(Plain-text document sources)
▼
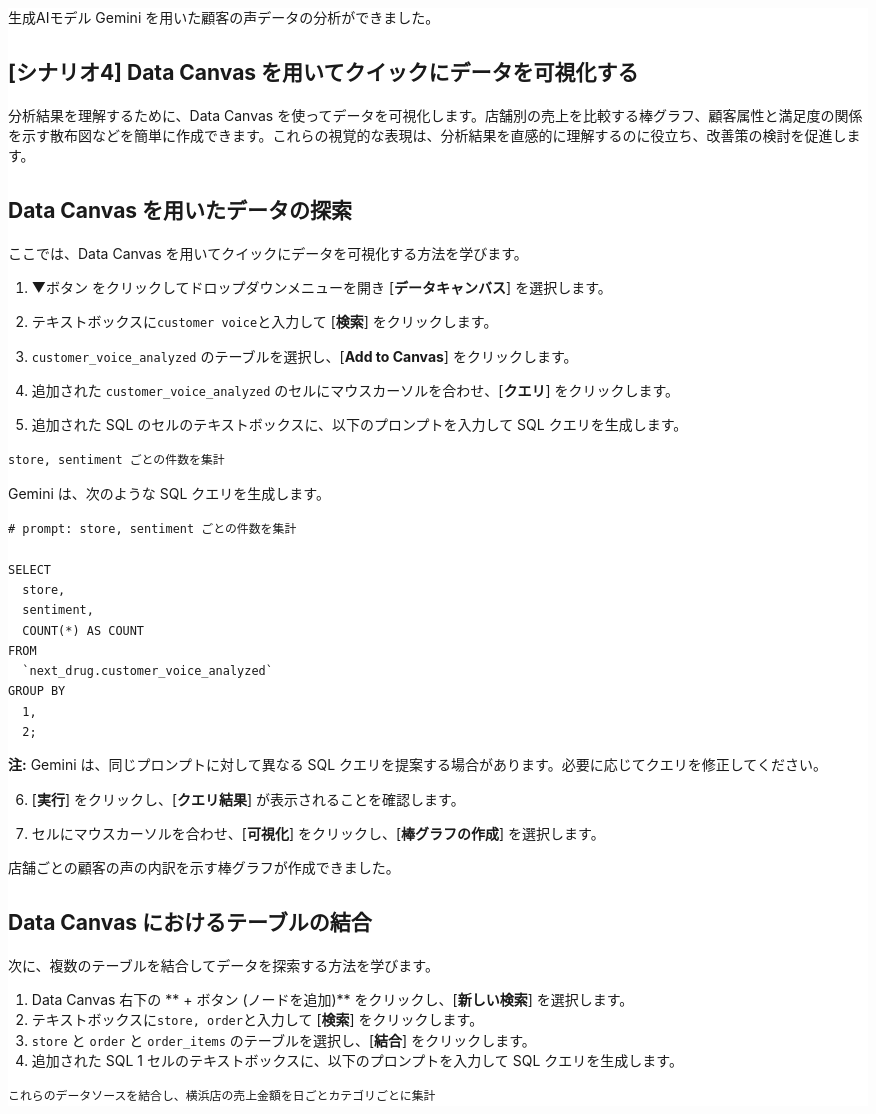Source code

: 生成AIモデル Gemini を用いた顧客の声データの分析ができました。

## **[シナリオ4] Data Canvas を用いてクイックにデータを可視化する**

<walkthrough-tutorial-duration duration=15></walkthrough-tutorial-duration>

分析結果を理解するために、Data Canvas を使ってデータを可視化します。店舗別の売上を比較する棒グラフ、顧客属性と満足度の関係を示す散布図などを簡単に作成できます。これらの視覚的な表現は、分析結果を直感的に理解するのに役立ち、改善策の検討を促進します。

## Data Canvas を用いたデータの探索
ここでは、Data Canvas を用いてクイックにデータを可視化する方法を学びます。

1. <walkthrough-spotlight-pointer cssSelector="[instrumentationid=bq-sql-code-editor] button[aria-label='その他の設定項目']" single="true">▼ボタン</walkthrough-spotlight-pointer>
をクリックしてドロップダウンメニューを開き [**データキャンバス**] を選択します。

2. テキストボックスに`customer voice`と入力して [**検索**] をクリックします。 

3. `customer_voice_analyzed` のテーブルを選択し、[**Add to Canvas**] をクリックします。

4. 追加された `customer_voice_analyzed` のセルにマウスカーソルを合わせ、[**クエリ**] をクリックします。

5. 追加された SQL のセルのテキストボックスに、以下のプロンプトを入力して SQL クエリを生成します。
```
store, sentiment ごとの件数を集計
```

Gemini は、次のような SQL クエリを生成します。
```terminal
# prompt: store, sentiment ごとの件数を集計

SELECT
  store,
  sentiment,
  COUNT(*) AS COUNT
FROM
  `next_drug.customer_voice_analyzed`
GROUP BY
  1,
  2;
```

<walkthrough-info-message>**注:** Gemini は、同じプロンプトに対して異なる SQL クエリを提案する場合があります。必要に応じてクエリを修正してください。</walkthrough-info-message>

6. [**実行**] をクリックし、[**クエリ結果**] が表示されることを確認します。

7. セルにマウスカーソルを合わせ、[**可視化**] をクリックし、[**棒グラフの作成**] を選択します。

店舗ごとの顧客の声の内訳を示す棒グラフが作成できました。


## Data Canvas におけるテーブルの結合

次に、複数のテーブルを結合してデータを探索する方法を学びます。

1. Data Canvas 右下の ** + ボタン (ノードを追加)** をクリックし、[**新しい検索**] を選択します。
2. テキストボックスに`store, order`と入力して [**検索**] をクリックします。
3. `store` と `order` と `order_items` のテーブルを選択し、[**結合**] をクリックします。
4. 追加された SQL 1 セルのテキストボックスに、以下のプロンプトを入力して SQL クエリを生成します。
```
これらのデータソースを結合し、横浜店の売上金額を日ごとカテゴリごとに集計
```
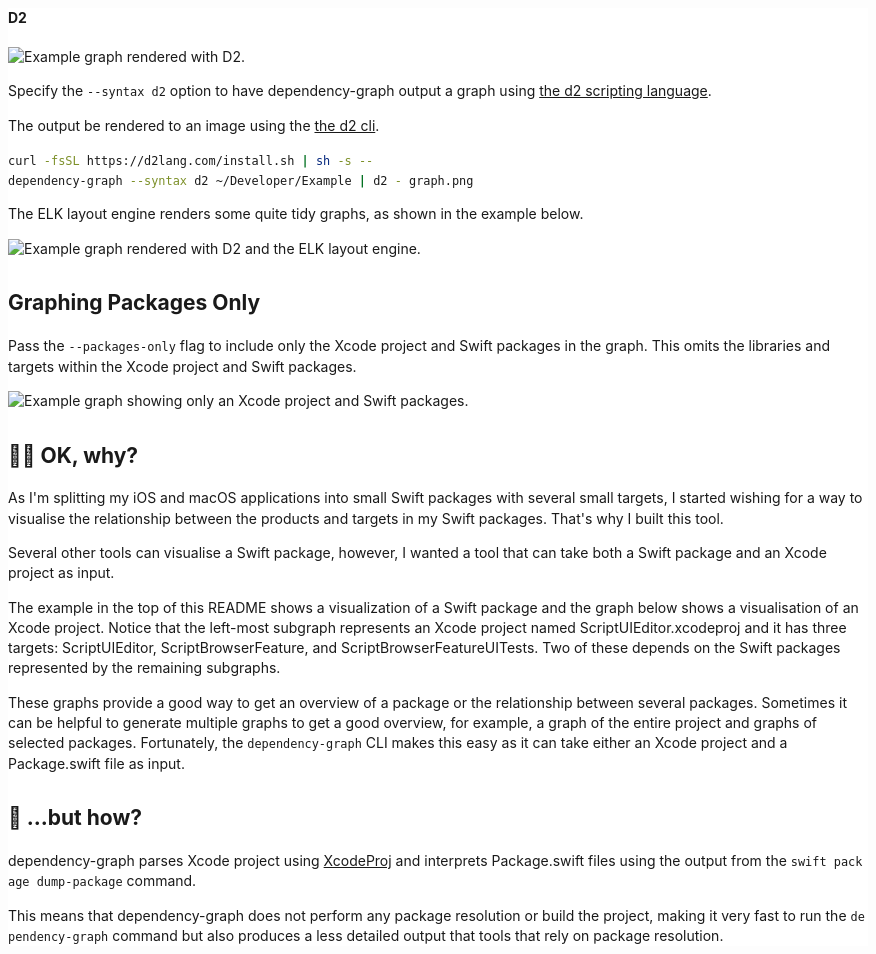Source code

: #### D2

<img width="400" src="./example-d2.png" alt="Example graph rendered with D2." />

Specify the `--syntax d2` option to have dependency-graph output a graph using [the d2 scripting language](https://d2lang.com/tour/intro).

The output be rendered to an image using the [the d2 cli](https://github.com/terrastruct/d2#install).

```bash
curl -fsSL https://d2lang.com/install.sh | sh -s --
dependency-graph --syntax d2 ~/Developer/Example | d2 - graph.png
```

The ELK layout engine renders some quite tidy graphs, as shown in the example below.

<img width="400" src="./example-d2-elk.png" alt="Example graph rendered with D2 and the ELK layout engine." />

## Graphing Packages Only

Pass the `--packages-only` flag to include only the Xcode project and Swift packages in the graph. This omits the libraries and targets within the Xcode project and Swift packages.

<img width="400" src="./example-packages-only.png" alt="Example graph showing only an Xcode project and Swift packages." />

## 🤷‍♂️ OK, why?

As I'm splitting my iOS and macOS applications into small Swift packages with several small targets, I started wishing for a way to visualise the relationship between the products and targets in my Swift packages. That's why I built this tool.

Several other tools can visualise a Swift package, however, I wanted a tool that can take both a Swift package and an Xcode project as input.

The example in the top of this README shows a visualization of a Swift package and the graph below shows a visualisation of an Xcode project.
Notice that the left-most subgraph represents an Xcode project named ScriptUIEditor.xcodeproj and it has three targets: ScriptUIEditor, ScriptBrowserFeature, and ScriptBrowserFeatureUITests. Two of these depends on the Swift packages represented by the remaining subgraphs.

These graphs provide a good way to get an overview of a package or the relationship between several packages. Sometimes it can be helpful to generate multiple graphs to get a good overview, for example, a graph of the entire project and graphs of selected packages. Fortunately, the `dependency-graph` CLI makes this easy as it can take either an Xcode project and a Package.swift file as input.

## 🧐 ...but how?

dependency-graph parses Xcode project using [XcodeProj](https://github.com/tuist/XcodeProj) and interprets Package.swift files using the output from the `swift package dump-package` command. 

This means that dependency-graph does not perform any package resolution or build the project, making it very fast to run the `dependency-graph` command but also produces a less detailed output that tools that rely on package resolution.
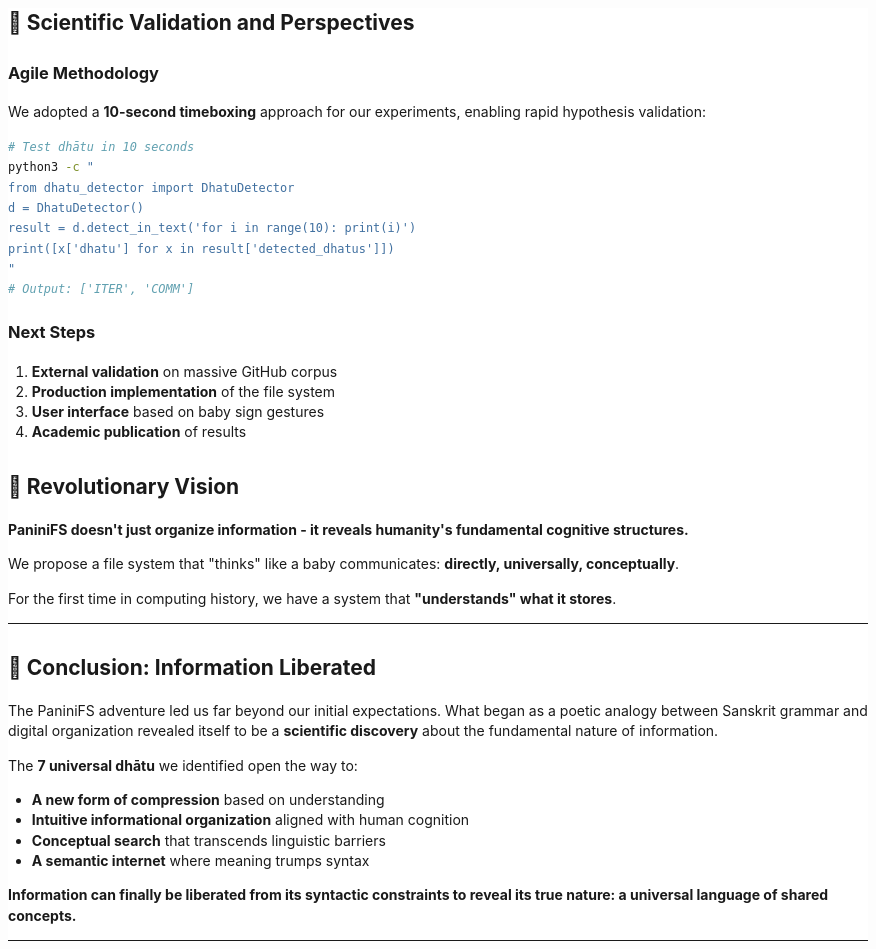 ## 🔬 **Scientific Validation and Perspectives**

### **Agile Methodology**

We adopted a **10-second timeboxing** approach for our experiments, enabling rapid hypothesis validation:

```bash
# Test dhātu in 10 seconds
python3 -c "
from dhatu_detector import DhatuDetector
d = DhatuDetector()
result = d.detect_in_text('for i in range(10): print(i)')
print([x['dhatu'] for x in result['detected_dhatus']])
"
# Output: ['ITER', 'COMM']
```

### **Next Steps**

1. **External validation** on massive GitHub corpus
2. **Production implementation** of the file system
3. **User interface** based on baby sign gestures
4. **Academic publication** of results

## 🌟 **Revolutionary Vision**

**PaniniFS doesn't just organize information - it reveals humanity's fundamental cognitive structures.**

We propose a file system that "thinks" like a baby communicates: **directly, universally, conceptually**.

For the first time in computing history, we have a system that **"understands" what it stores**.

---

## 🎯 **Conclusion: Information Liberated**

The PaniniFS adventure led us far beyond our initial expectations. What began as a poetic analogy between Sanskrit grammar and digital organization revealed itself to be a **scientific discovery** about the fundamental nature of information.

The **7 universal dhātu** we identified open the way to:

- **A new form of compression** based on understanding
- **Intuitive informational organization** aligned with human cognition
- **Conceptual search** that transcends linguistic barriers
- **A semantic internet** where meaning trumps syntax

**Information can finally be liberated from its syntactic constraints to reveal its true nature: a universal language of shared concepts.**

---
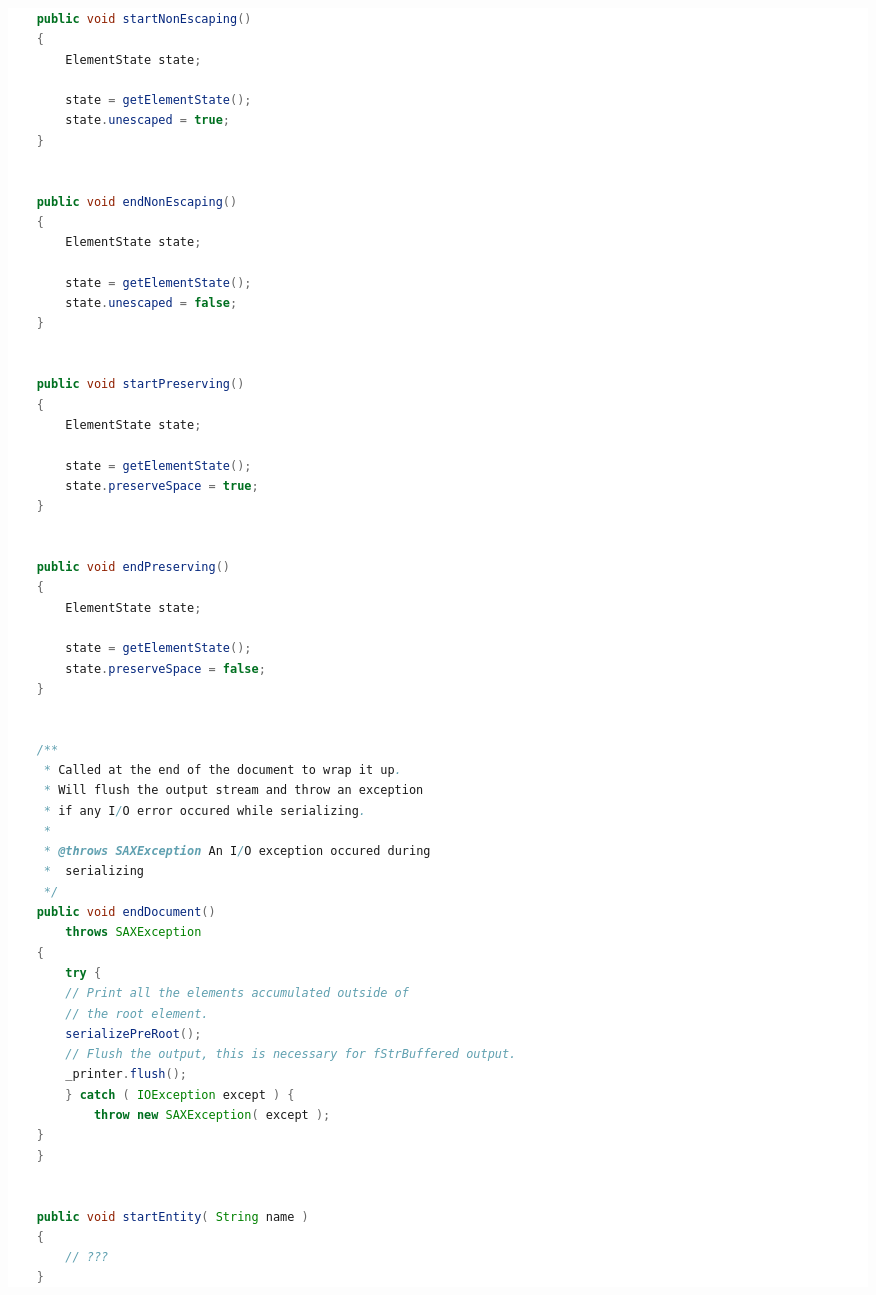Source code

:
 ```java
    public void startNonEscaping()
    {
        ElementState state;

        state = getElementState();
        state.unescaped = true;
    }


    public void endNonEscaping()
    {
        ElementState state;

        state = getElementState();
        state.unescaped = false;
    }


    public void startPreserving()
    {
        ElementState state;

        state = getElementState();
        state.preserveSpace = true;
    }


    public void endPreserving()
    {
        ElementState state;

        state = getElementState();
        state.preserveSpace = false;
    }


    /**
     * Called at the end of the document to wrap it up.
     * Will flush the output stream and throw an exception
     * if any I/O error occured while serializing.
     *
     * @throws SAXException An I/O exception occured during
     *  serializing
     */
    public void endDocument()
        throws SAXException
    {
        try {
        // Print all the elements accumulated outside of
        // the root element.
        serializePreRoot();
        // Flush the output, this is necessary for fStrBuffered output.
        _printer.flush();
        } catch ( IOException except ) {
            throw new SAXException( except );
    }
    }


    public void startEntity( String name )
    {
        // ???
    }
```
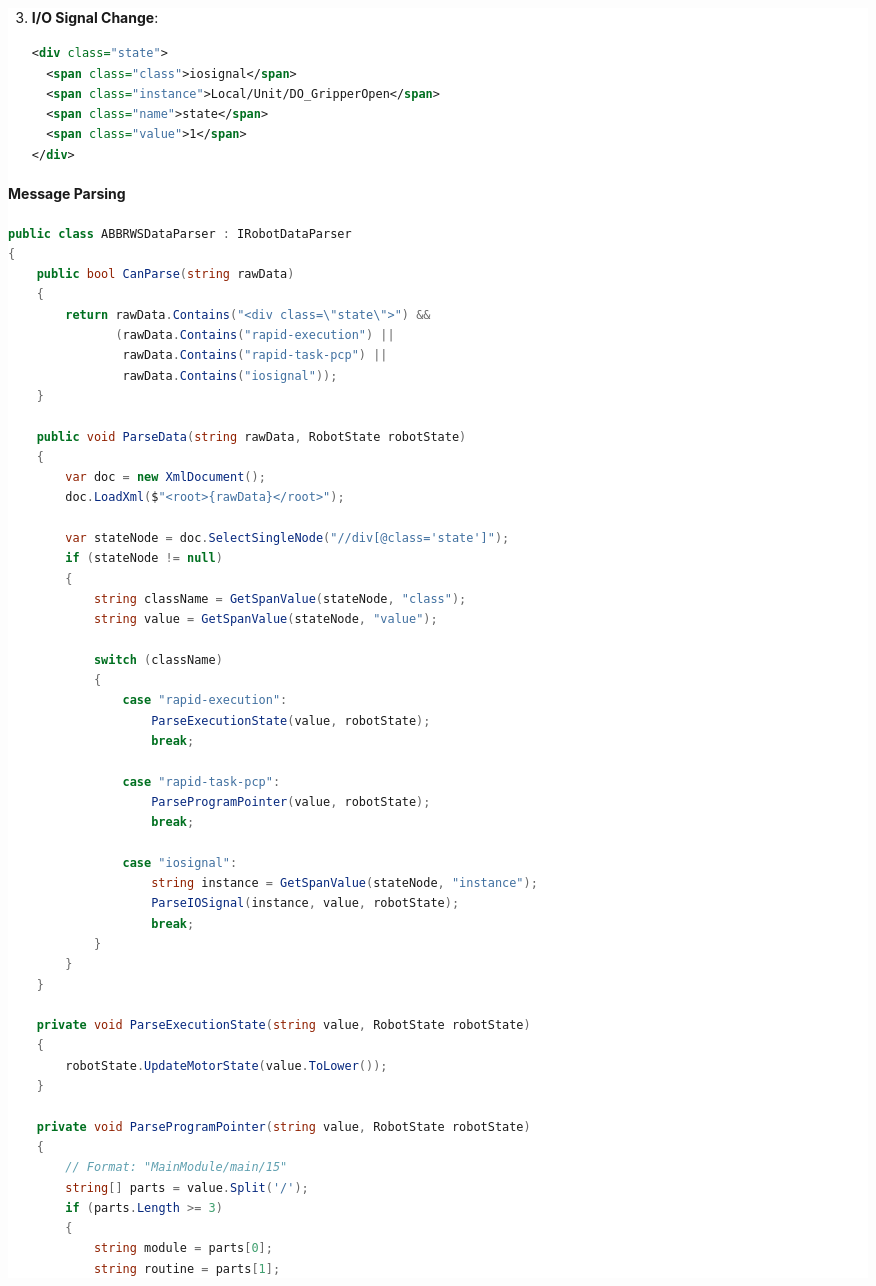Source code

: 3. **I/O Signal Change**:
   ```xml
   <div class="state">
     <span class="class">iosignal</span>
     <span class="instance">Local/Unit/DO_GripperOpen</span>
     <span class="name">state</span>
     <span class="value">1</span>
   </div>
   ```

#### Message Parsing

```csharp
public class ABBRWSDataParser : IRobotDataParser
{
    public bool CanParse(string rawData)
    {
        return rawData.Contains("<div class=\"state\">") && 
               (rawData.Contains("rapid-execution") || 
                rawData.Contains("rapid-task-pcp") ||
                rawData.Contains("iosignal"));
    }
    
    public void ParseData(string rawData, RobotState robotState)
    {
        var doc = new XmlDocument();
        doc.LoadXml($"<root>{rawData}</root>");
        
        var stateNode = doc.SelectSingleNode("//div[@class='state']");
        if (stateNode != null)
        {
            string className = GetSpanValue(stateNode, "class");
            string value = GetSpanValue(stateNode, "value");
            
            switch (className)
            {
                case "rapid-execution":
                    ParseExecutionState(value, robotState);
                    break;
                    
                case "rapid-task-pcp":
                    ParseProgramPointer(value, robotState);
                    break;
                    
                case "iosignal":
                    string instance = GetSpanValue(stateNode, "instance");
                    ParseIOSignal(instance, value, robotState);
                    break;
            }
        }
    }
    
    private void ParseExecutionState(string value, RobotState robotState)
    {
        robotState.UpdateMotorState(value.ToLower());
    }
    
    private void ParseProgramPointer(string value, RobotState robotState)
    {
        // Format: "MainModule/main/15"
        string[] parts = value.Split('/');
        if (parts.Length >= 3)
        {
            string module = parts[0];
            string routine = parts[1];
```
▲
**Task item**:
Output, from the data above, the lines from the line with "## 🤷‍♂️ OK, why?" to the line with "Notice that the" exactly as they stand, both ends included and nothing else.

**Solved problem**:
## 🤷‍♂️ OK, why?

As I'm splitting my iOS and macOS applications into small Swift packages with several small targets, I started wishing for a way to visualise the relationship between the products and targets in my Swift packages. That's why I built this tool.

Several other tools can visualise a Swift package, however, I wanted a tool that can take both a Swift package and an Xcode project as input.

The example in the top of this README shows a visualization of a Swift package and the graph below shows a visualisation of an Xcode project.
Notice that the left-most subgraph represents an Xcode project named ScriptUIEditor.xcodeproj and it has three targets: ScriptUIEditor, ScriptBrowserFeature, and ScriptBrowserFeatureUITests. Two of these depends on the Swift packages represented by the remaining subgraphs.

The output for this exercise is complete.